4. In a 2-step reaction, catalyzed by cytosolic argininosuccinate
synthetase, citrulline is converted to argininosuccinate. The reaction
involves the addition of AMP (from ATP) to the amido carbonyl of citrulline,
forming an activated intermediate on the enzyme surface (AMP-citrulline), and
the subsequent addition of aspartate to form argininosuccinate.
5. Arginine and fumarate are produced from argininosuccinate by the cytosolic enzyme argininosuccinate lyase. In the final step of the cycle arginase cleaves urea from aspartate, regenerating cytosolic ornithine, which can be transported to the mitochondrial matrix for another round of urea synthesis.
Beginning
and ending with ornithine, the reactions of the cycle consumes 3 equivalents of
ATP and a total of 4 high-energy nucleotide phosphates. Urea is the only new
compound generated by the cycle; all other intermediates and reactants are
recycled.
Q28. How the regulation of the Urea
Cycle takes place in the body?
A28.
The
urea cycle operates only to eliminate excess nitrogen.
On
high-protein diets the carbon skeletons of the amino acids are oxidized for
energy or stored as fat and glycogen, but the amino nitrogen must be excreted.
To
facilitate this process, enzymes of the urea cycle are controlled at the gene
level.
When
dietary proteins increase significantly, enzyme concentrations rise. On return
to a balanced diet, enzyme levels decline. Under conditions of starvation,
enzyme levels rise as proteins are degraded and amino acid carbon skeletons are
used to provide energy, thus increasing the quantity of nitrogen that must be
excreted.
Q29. What happens when excretion of ammonia is deranged?

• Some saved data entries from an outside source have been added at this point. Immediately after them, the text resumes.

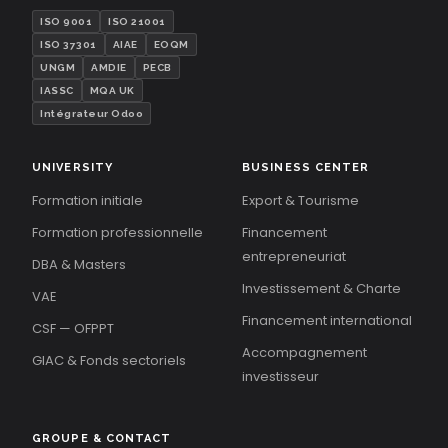
ISO 9001
ISO 21001
ISO 37301
AIAE
EOQM
UNGM
AMDIE
PECB
IASSC
MQA UK
Intégrateur Odoo
UNIVERSITY
BUSINESS CENTER
Formation initiale
Export & Tourisme
Formation professionnelle
Financement
entrepreneuriat
DBA & Masters
Investissement & Charte
VAE
Financement international
CSF — OFPPT
Accompagnement
GIAC & Fonds sectoriels
investisseur
GROUPE & CONTACT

A29. Built up of ammonia is
neurotoxic. Marked
brain damage is seen in cases of failure to make urea via the urea cycle or to
eliminate urea through the kidneys. The result of either of these events is a
buildup of circulating levels of ammonium ion. Aside from its effect on blood
pH, ammonia readily traverses the brain blood barrier and in the brain is
converted to glutamate via glutamate dehydrogenase, depleting the brain
of α-ketoglutarate. As the α-ketoglutarate is depleted oxaloacetate
falls correspondingly, and ultimately TCA cycle activity comes to a halt. In
the absence of aerobic oxidative phosphorylation and TCA cycle activity, irreparable
cell damage and neural cell death ensue.